Beneath this sentence is a set of records; write each of them out exactly.

■ **Source records**
· · · · · · ·
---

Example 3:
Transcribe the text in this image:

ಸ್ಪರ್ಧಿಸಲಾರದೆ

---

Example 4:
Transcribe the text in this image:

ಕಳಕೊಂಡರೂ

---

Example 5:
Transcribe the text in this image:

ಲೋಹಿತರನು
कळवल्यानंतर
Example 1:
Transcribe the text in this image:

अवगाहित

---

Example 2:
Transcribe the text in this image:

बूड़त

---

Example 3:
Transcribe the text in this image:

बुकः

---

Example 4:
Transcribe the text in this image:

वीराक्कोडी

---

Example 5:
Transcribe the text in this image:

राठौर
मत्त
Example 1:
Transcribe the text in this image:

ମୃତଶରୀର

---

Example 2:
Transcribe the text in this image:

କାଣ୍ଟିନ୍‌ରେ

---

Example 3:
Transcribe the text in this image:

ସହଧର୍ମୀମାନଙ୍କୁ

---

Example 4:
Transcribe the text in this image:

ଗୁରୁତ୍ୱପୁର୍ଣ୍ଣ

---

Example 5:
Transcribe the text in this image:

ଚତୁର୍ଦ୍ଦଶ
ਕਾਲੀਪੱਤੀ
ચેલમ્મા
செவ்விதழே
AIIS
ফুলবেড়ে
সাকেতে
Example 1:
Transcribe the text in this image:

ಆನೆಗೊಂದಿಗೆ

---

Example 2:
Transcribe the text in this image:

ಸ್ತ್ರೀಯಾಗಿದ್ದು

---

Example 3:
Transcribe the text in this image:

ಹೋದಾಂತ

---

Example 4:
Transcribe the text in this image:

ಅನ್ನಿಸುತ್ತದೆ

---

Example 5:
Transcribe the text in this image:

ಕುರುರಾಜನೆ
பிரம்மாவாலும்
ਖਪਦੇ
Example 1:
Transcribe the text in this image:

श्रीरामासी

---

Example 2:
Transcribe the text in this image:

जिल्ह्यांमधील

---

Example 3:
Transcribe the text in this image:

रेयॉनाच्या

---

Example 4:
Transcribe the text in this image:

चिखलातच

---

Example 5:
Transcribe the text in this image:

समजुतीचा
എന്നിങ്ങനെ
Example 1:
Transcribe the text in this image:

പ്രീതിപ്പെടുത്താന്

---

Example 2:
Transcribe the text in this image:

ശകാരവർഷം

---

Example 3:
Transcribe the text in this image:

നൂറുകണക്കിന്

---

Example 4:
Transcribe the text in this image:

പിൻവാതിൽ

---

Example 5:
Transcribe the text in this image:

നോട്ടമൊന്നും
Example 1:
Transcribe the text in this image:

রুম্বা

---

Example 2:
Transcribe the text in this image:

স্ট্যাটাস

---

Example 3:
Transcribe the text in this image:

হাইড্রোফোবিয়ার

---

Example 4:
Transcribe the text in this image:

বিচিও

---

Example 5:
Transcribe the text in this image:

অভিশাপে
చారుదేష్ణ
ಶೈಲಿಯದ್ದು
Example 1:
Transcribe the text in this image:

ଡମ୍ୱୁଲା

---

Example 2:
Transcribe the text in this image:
· · · · · · ·
■ **Result of the exercise**
---

Example 3:
Transcribe the text in this image:

ಸ್ಪರ್ಧಿಸಲಾರದೆ

---

Example 4:
Transcribe the text in this image:

ಕಳಕೊಂಡರೂ

---

Example 5:
Transcribe the text in this image:

ಲೋಹಿತರನು
कळवल्यानंतर
Example 1:
Transcribe the text in this image:

अवगाहित

---

Example 2:
Transcribe the text in this image:

बूड़त

---

Example 3:
Transcribe the text in this image:

बुकः

---

Example 4:
Transcribe the text in this image:

वीराक्कोडी

---

Example 5:
Transcribe the text in this image:

राठौर
मत्त
Example 1:
Transcribe the text in this image:

ମୃତଶରୀର

---

Example 2:
Transcribe the text in this image:

କାଣ୍ଟିନ୍‌ରେ

---

Example 3:
Transcribe the text in this image:

ସହଧର୍ମୀମାନଙ୍କୁ

---

Example 4:
Transcribe the text in this image:

ଗୁରୁତ୍ୱପୁର୍ଣ୍ଣ

---

Example 5:
Transcribe the text in this image:

ଚତୁର୍ଦ୍ଦଶ
ਕਾਲੀਪੱਤੀ
ચેલમ્મા
செவ்விதழே
AIIS
ফুলবেড়ে
সাকেতে
Example 1:
Transcribe the text in this image:

ಆನೆಗೊಂದಿಗೆ

---

Example 2:
Transcribe the text in this image:

ಸ್ತ್ರೀಯಾಗಿದ್ದು

---

Example 3:
Transcribe the text in this image:

ಹೋದಾಂತ

---

Example 4:
Transcribe the text in this image:

ಅನ್ನಿಸುತ್ತದೆ

---

Example 5:
Transcribe the text in this image:

ಕುರುರಾಜನೆ
பிரம்மாவாலும்
ਖਪਦੇ
Example 1:
Transcribe the text in this image:

श्रीरामासी

---

Example 2:
Transcribe the text in this image:

जिल्ह्यांमधील

---

Example 3:
Transcribe the text in this image:

रेयॉनाच्या

---

Example 4:
Transcribe the text in this image:

चिखलातच

---

Example 5:
Transcribe the text in this image:

समजुतीचा
എന്നിങ്ങനെ
Example 1:
Transcribe the text in this image:

പ്രീതിപ്പെടുത്താന്

---

Example 2:
Transcribe the text in this image:

ശകാരവർഷം

---

Example 3:
Transcribe the text in this image:

നൂറുകണക്കിന്

---

Example 4:
Transcribe the text in this image:

പിൻവാതിൽ

---

Example 5:
Transcribe the text in this image:

നോട്ടമൊന്നും
Example 1:
Transcribe the text in this image:

রুম্বা

---

Example 2:
Transcribe the text in this image:

স্ট্যাটাস

---

Example 3:
Transcribe the text in this image:

হাইড্রোফোবিয়ার

---

Example 4:
Transcribe the text in this image:

বিচিও

---

Example 5:
Transcribe the text in this image:

অভিশাপে
చారుదేష్ణ
ಶೈಲಿಯದ್ದು
Example 1:
Transcribe the text in this image:

ଡମ୍ୱୁଲା

---

Example 2:
Transcribe the text in this image:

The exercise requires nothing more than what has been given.